Logothetis, 42, spent more than a decade covering the Olympics, Formula 1 racing, and World Cup and Champions League soccer before returning to his hometown of Montreal. He got to know Blake's son, Bruce, in their youth as each family owned nearby cottages in the country north of the city.

"Somehow I had goalie pads in the middle of the summer," Logothetis said. "I was in my teens, back from a hockey camp, and I heard that Toe was up to visit Bruce. Toe offered to test out my skills, so I strapped on the pads and he got a tennis ball out and started taking shots on me. It's always stuck with me."

Years later, Logothetis got to wondering how it was that Blake and his legendary playing and coaching career had to this day remained largely a mystery. He ran the idea of a book by Bruce Blake, "got his blessing in a sense," and went to work in January 2017. Three years later, the project was released.

As he dug, Logothetis grew increasingly impressed with Blake's Depression-era work ethic, cast in the mines in which the latter toiled even during his playing days to make ends meet. As Logothetis researched, he gained a huge appreciation for Blake's impact and legacy, and his great love of the game.

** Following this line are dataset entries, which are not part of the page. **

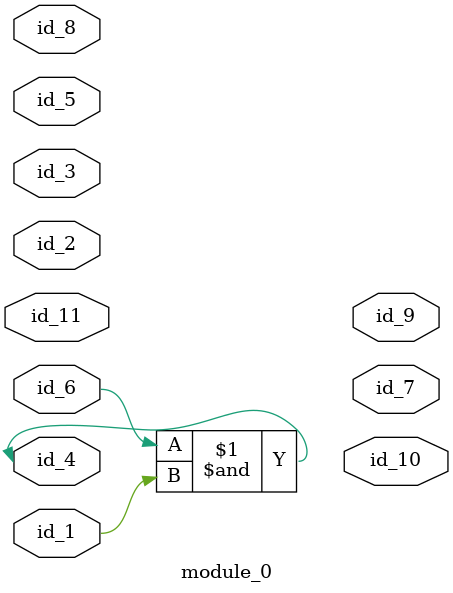
<source format=v>
module module_0 (
    id_1,
    id_2,
    id_3,
    id_4,
    id_5,
    id_6,
    id_7,
    id_8,
    id_9,
    id_10,
    id_11
);
  inout id_11;
  output id_10;
  output id_9;
  input id_8;
  output id_7;
  inout id_6;
  inout id_5;
  inout id_4;
  inout id_3;
  input id_2;
  inout id_1;
  assign id_4 = id_6 & id_1;
endmodule

</source>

Coach Toe Blake between captain Maurice "Rocket" Richard and Doug Harvey, who in 1960-61 would succeed Richard as team captain


With Maurice Richard's No. 9 and Elmer Lach's No. 16 retired by the Canadiens in 1960 and 2009, respectively, Logothetis hopes that Blake's No. 6 will reunite the "Punch Line" in the arena rafters. When current captain Shea Weber eventually vacates the number, maybe that will happen.

"Even after he retired from coaching, Toe would say that what meant the most to him was being a player, being in the locker room with the players, with Elmer and the Rocket," Logothetis said. "Those moments were always his passion. With coaching, it was a way to be close to the action and the players. 

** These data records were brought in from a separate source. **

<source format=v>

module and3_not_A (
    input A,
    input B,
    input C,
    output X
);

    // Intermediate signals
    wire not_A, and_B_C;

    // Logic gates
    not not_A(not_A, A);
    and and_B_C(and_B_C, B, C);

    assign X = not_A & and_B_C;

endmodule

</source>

"Toe's love of hockey sometimes overtook that for his family. He was a product of his era, barely home, a distant father. From the moment he first started playing, before he could afford skates ... all the way through his life, his love of hockey was everything. He was always focused and determined and all he did was for hockey. His life was like a love letter to the game because everything he did was based around it."

Andre "Poodle" Lussier, played by Mark Bousquet, briefly considers Dave Hanson's question about his acquaintance of Toe Blake in the 1977 movie Slap Shot.


As for Poodle Lussier's knowledge about Blake? Mark Bousquet, 68, who played Poodle in "Slap Shot," eagerly replied Thursday in rich statistical detail, off the cuff, with a few observations:

"Toe was known for always wearing his fedora behind the bench, a strict disciplinarian and strategist," Bousquet said. "He was called 'The Old Lamplighter' because of his scoring ability, the 'Punch Line' the best offensive unit in hockey's glory years. But he also played the game with grit. Old-time hockey!"

Poodle will soon know a whole lot more about Blake, the legend he chose not to discuss with Dave Hanson, when he receives Logothetis' book, a gift that's coming from the author.